Copy the lines below exactly. No picture goes into the copy.

Stored data:

____

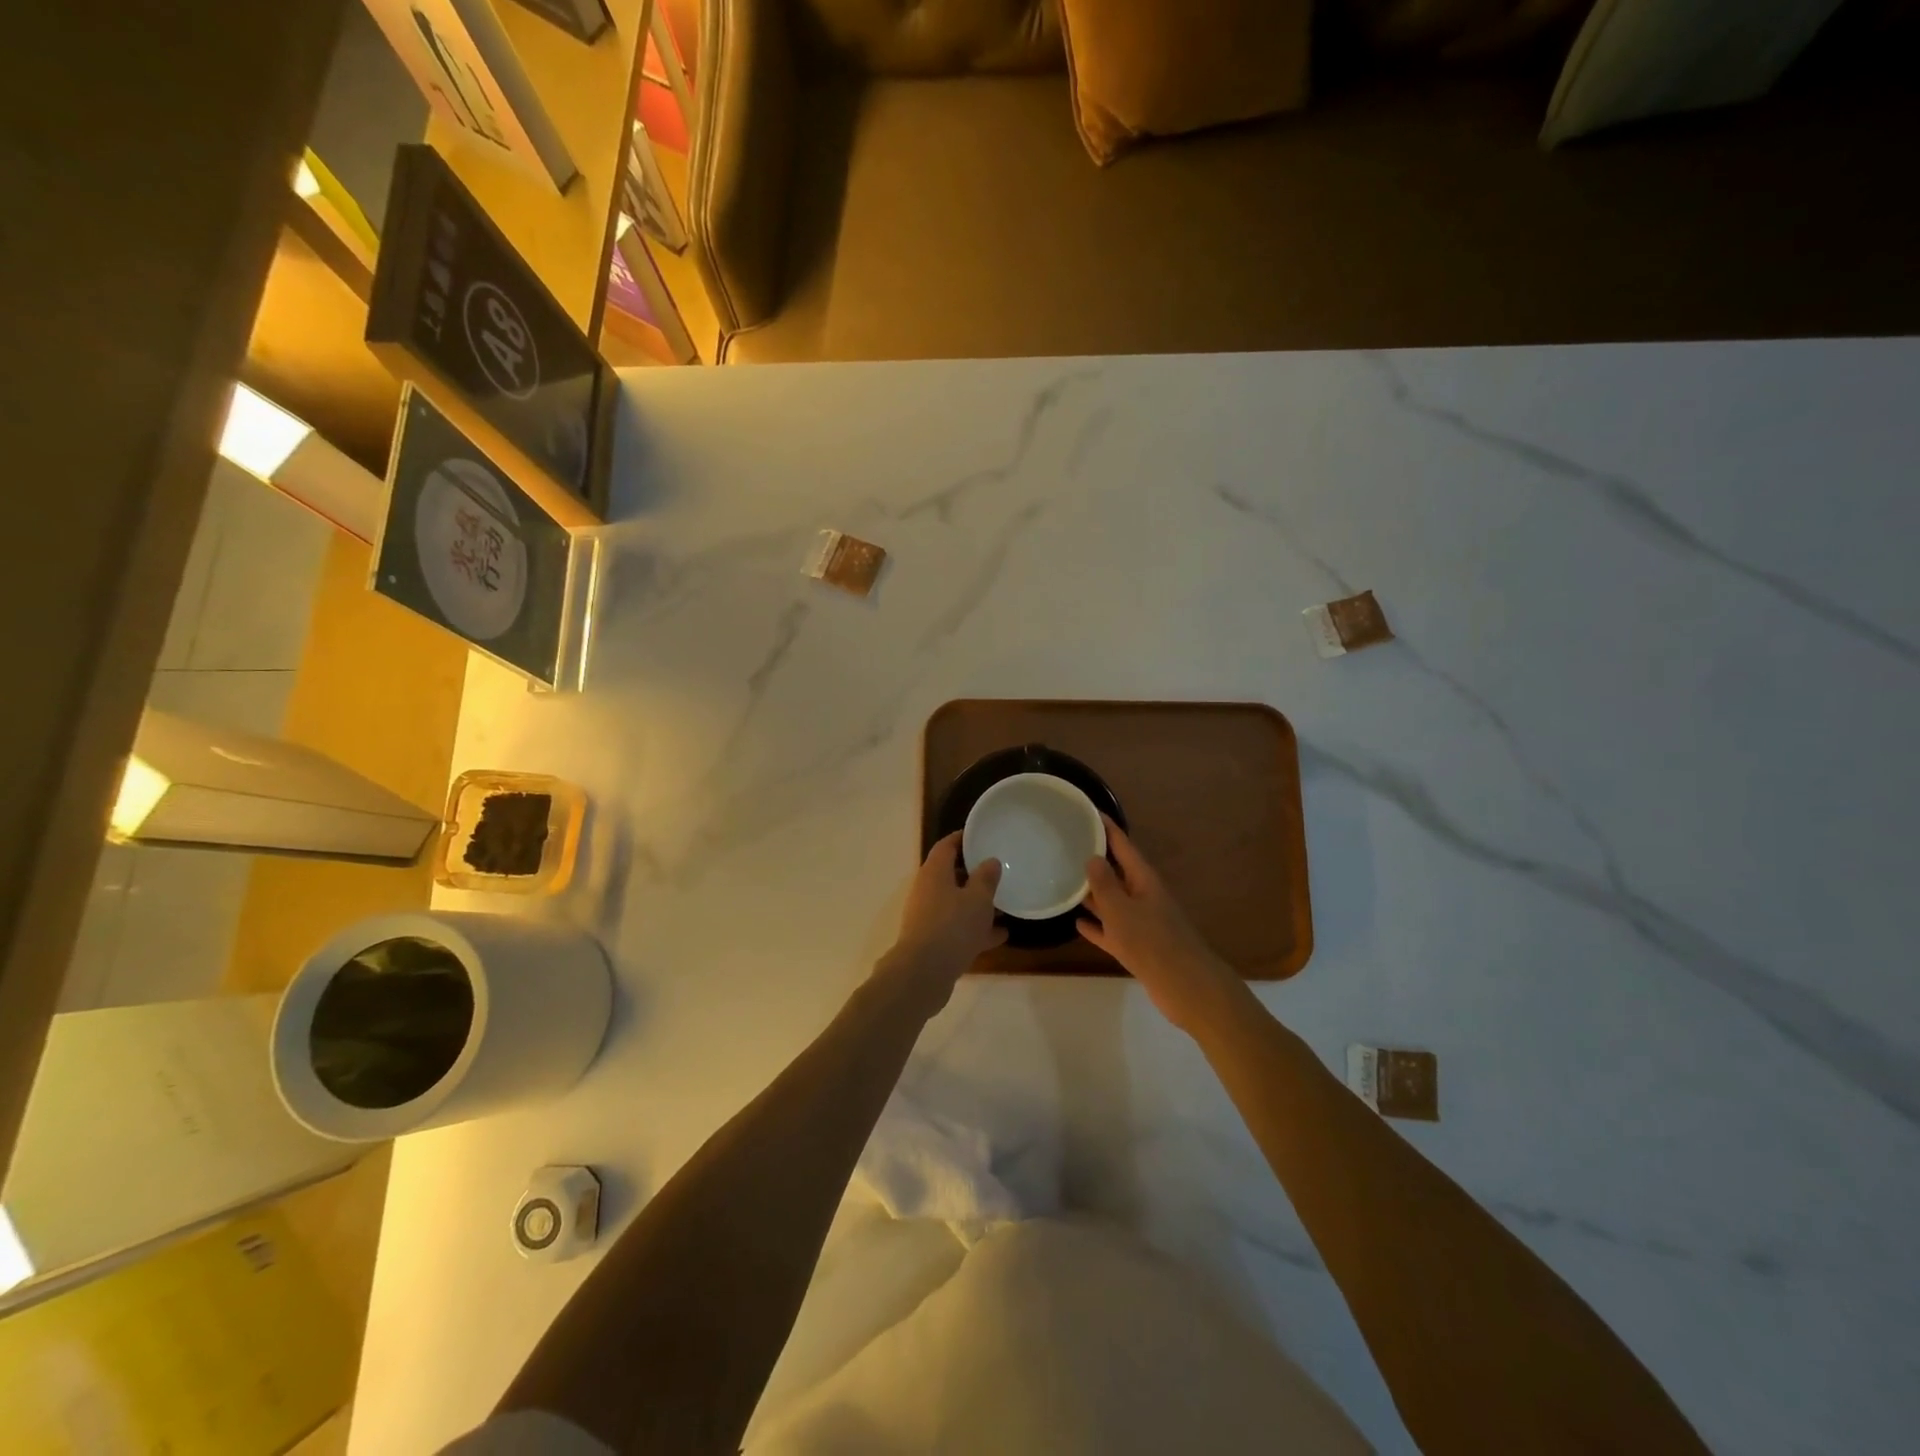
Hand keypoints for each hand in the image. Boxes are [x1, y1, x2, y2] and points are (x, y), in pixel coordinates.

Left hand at [876, 832, 1005, 1011]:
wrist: (923, 974)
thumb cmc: (952, 927)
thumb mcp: (977, 899)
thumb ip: (986, 878)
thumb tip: (990, 861)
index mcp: (934, 872)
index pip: (947, 846)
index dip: (963, 838)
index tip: (981, 836)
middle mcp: (927, 890)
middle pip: (951, 874)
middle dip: (974, 873)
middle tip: (998, 870)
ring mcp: (928, 916)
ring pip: (956, 903)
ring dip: (977, 904)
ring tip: (1005, 905)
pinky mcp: (933, 940)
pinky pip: (957, 927)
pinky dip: (976, 929)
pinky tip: (1001, 935)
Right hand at [1080, 819, 1250, 1034]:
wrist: (1186, 987)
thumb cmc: (1153, 942)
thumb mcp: (1122, 910)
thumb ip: (1105, 884)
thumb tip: (1093, 857)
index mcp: (1144, 880)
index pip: (1123, 845)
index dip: (1107, 828)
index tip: (1088, 811)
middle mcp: (1143, 896)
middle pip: (1117, 872)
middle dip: (1096, 859)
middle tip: (1067, 845)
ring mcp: (1141, 922)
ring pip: (1112, 902)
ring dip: (1093, 893)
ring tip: (1066, 881)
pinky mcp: (1137, 947)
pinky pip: (1112, 930)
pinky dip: (1097, 926)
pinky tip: (1078, 923)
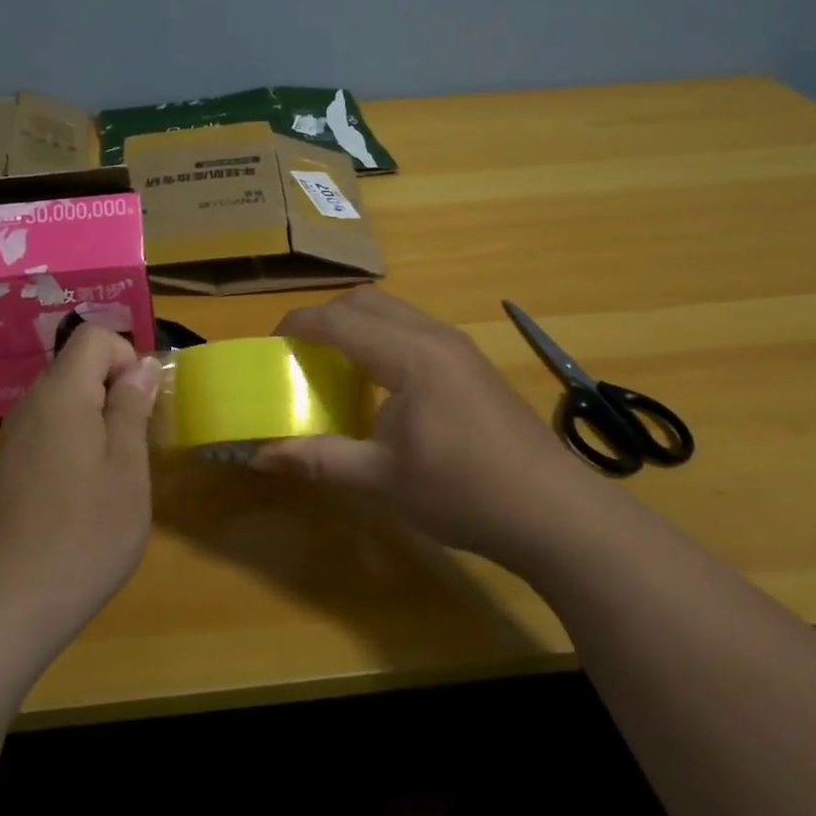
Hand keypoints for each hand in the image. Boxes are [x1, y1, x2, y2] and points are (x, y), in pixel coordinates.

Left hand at [0, 326, 160, 647]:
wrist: (17, 598)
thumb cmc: (87, 529)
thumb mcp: (127, 464)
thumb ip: (132, 406)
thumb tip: (142, 365)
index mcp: (62, 393)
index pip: (94, 337)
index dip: (126, 357)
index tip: (143, 404)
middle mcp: (32, 402)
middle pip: (78, 364)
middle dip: (115, 387)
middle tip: (138, 437)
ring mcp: (18, 433)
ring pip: (66, 396)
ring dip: (98, 414)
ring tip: (117, 465)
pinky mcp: (14, 462)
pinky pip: (52, 425)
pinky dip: (77, 436)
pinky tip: (88, 485)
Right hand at [254, 289, 592, 563]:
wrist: (556, 514)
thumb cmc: (464, 493)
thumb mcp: (382, 480)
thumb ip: (319, 459)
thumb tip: (259, 456)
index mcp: (410, 356)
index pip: (340, 320)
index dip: (299, 325)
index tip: (271, 345)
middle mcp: (434, 336)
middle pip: (367, 301)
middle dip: (326, 317)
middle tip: (300, 353)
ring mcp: (459, 347)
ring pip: (394, 311)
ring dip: (357, 324)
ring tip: (334, 363)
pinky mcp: (472, 363)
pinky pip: (414, 328)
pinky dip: (383, 337)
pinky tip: (381, 382)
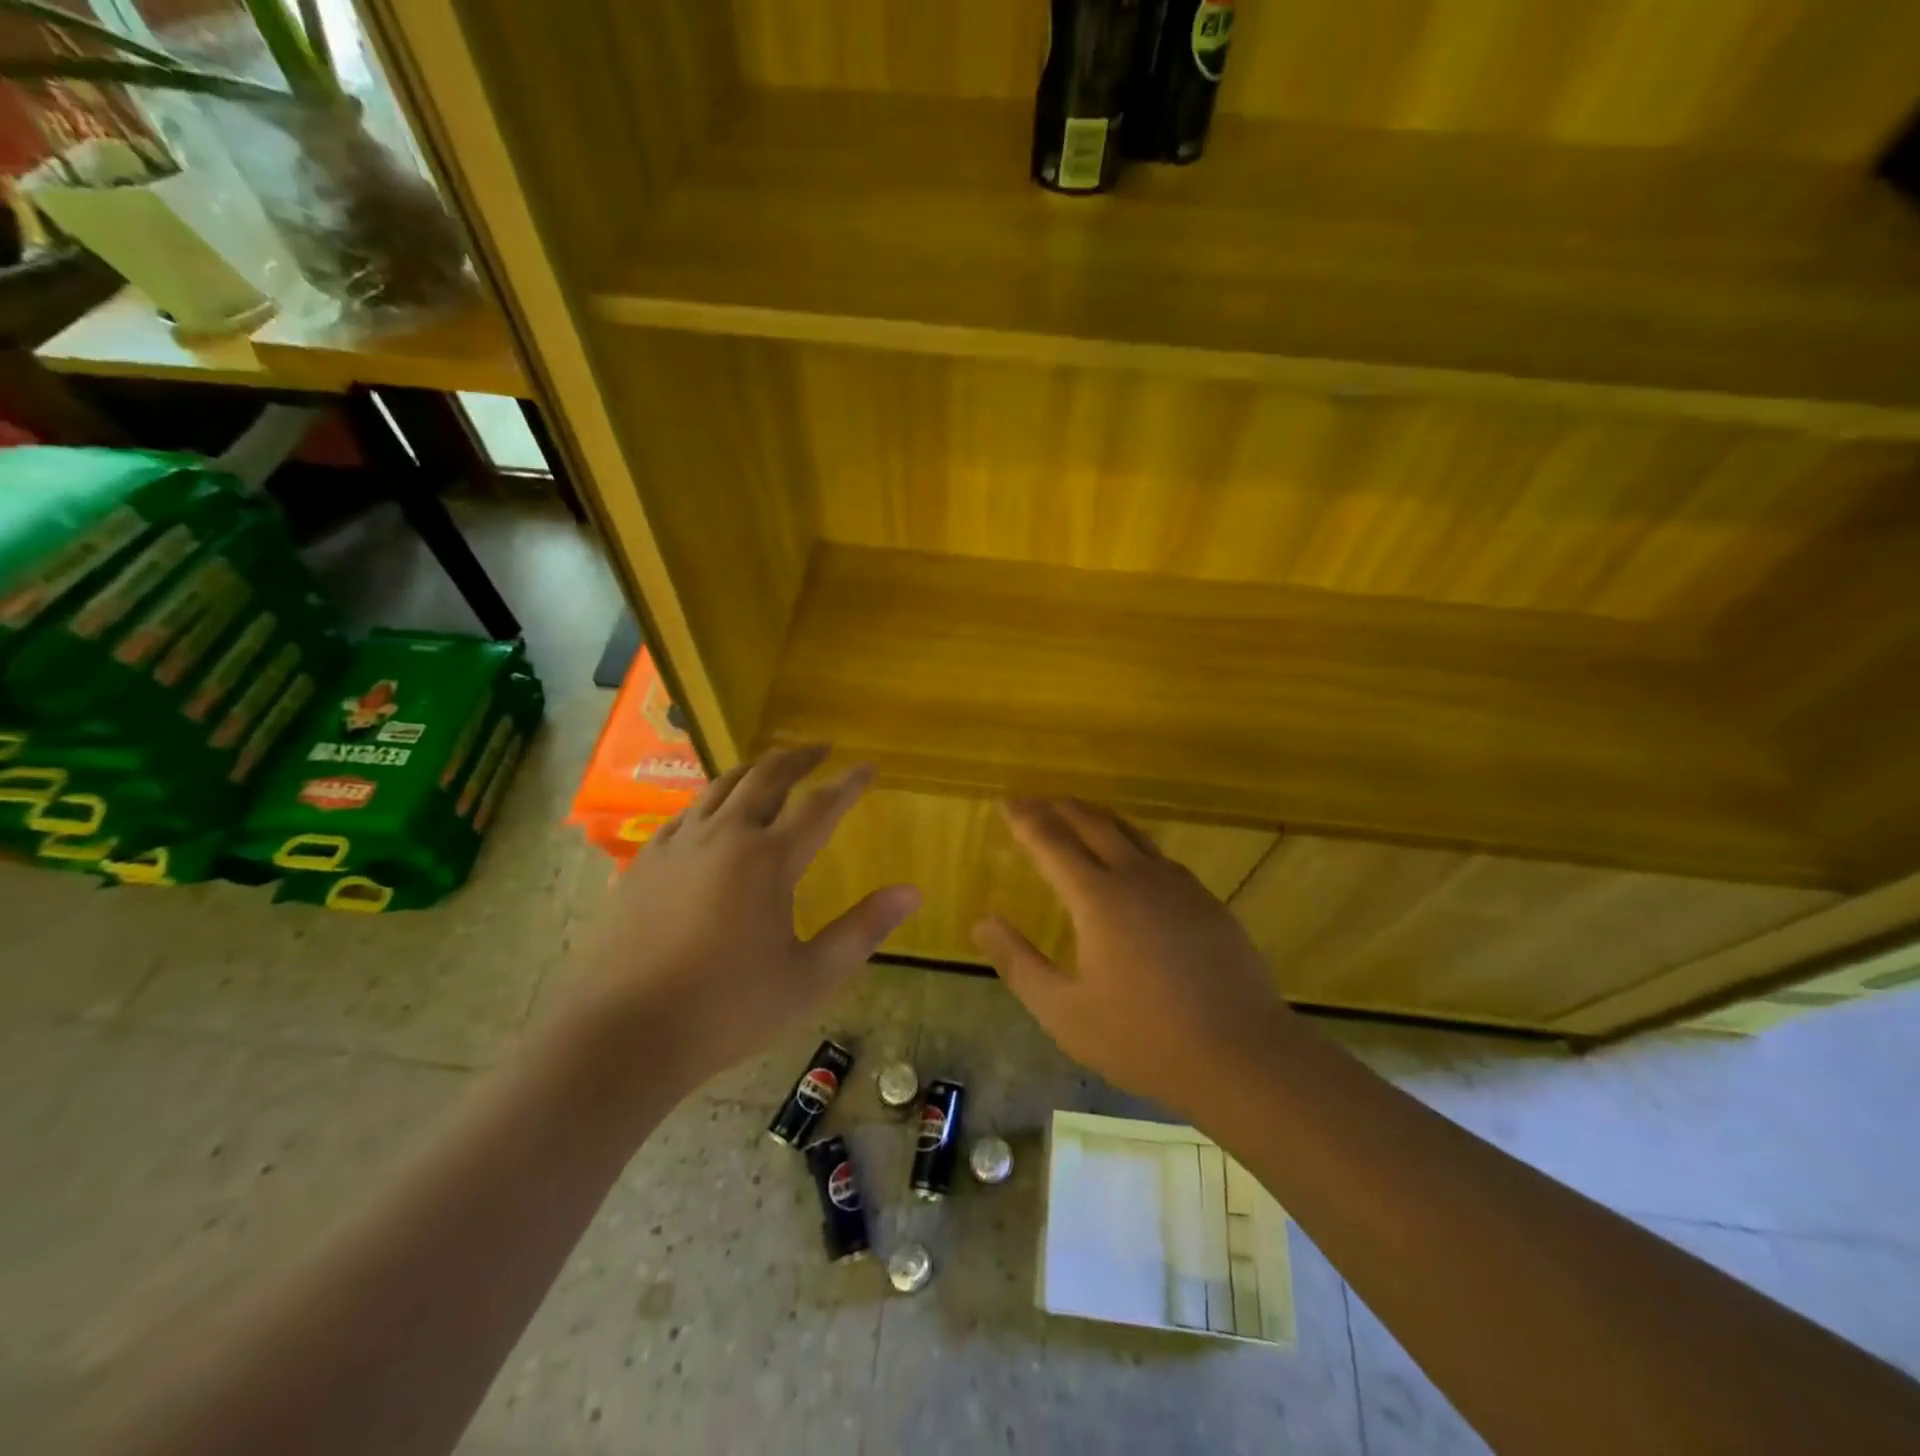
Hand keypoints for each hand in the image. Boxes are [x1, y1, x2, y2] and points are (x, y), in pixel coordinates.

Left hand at [560, 745, 919, 1100]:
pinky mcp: (645, 862)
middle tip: (821, 748)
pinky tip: (714, 811)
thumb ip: (863, 929)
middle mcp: (724, 837)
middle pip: (767, 778)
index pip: (820, 805)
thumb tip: (912, 891)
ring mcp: (679, 845)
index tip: (869, 766)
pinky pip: (687, 812)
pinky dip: (713, 798)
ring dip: (755, 769)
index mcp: (769, 860)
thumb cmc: (728, 1009)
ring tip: (773, 765)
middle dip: (799, 757)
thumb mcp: (811, 977)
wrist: (624, 1033)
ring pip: (722, 786)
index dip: (849, 782)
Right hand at [973, 799, 1291, 1111]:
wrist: (1243, 1056)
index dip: (1026, 820)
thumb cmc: (1144, 1038)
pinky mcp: (1207, 902)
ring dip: (1098, 819)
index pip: (1052, 842)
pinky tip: (1133, 863)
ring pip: (1132, 834)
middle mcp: (1138, 877)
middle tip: (1038, 802)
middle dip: (1061, 808)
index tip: (1007, 803)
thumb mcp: (1064, 1012)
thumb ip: (1019, 964)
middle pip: (1094, 824)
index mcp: (1098, 898)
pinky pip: (1159, 857)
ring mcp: (1179, 886)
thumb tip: (982, 922)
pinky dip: (1132, 844)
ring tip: (1079, 818)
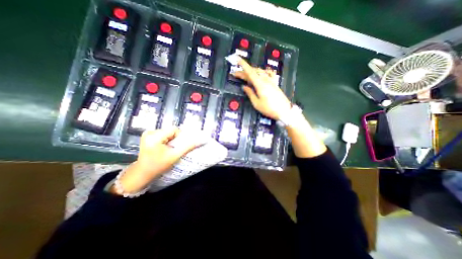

____

YOUR SOLUTION
Hand keypoints for each hand in the image. Boxes are [x1, y1, x2, y2] and points are (x, y), in pixel coordinates.

Left hand at [876, 832, 1005, 1011]:
wrist: (923, 974)
thumb cmc: (952, 927)
thumb mcp: (977, 899)
thumb ip: (986, 878)
thumb tip: (990, 861)
index mcp: (934, 872)
index pip: (947, 846)
index dip: (963, 838)
index tip: (981, 836)
middle mcp: (927, 890)
middle pip: (951, 874)
middle dip: (974, 873)
middle tip: (998, 870)
ring mcp: (928, 916)
ring pip: (956, 903)
ring dip: (977, 904)
ring tip: (1005, 905)
pinky mcp: (933, 940)
pinky pip: (957, 927)
pinky dip: (976, 929)
pinky tip: (1001, 935)
Right hand at [1080, 819, 1250, 1034]:
wrist: (1186, 987)
thumb cmc: (1153, 942)
thumb mcp: (1122, 910)
thumb ip: (1105, 884)
thumb tip: (1093, 857)
index mcp: (1144, 880)
index pip: (1123, 845)
index dip: (1107, 828)
index tip: (1088, 811)
middle mcp: (1143, 896)
middle pip: (1117, 872)
middle dip: (1096, 859)
middle tip: (1067, 845)
ring mcp: (1141, 922)
ring pip: (1112, 902)
ring dip: (1093, 893)
ring tip: (1066, 881)
pinky mcp: (1137, 947)
pinky pip: (1112, 930)
pinky dip: (1097, 926)
pinky tip: (1078, 923)
Hand keypoints for each hand in the image. Boxes are [x1, y1, x2, y2] and points are (x, y), in pixel coordinates.

Left hand at [0, 326, 160, 647]:
wrist: (17, 598)
thumb cmc: (87, 529)
thumb mcp: (127, 464)
thumb ip: (132, 406)
thumb tip: (142, 365)
index mcp: (62, 393)
index pip: (94, 337)
index dip: (126, 357)
index tip: (143, 404)
middle mcp: (32, 402)
middle pip: (78, 364)
middle dip: (115, 387)
middle tip: (138, 437)
ring mcp: (18, 433)
ring pip: (66, 396)
ring dip: (98, 414)
ring tip: (117, 465)
pinky mcp: (14, 462)
pinky pip: (52, 425)
pinky dip: (77, 436)
pinky tip: (88, 485)
Right hand at [254, 289, 592, 563]:
wrist: (556, 514)
thumb cmc: (464, 493)
thumb mcp: (382, 480)
thumb ip: (319, 459)
thumb tip: (259, 456)
index mcp: (410, 356)
index pip: (340, 320)
index dip: (299, 325)
index tip: (271, 345)
middle mcp: (434, 336)
middle pip: (367, 301)
middle dip: (326, 317)
middle tip: (300, 353)
ring mcp: (459, 347)
ring pip: (394, 311)
ring dip: (357, 324)
ring tip: (334, 363)
pinky mcp: (472, 363)
pinky pip: (414, 328)
pinky dip: (383, 337)
pinky tip: (381, 382)
Hand keypoints for each hand in the image. Boxes are [x1, y1, x2, y2] and points are (x, y), in pixel coordinates.

Left hand at [560, 745, 919, 1100]:
pinky mcp: (645, 862)
middle tip: (821, 748)
pinky tip: (714, 811)
thumb ip: (863, 929)
middle mcp: (724, 837)
middle pip: (767, 778)
index pip: (820, 805)
thumb tip: (912, 891)
ring mcp: (679, 845)
index tip: (869, 766)
pinky pip: (687, 812)
pinky dip: (713, 798)
ring dip: (755, 769)
index mcp: (769, 860)
thumb cmc: (728, 1009)
ring tip: (773, 765)
middle dip: (799, 757)
thumb mcp: (811, 977)
wrist: (624, 1033)
ring pip: (722, 786)
index dip: (849, 782)
Right hand at [973, 799, 1291, 1111]:
wrist: (1243, 1056)
index dip: (1026, 820)
thumb cmc: (1144, 1038)
pinky mcp: (1207, 902)
ring dip: (1098, 819)
index pip: (1052, 842)
pinky tip: (1133, 863)
ring pip: (1132, 834)
middle mcp: (1138, 877)
middle tip: (1038, 802)
middle dip: (1061, 808)
index tip: (1007, 803)
thumb mcp: (1064, 1012)
thumb ip: (1019, 964)
middle pip: (1094, 824)
index mcp: (1098, 898)
pinky pip: (1159, 857)
ring mcp: (1179, 886)
thumb tip: (982, 922)
pinky dip: (1132, 844)
ring tip: (1079, 818)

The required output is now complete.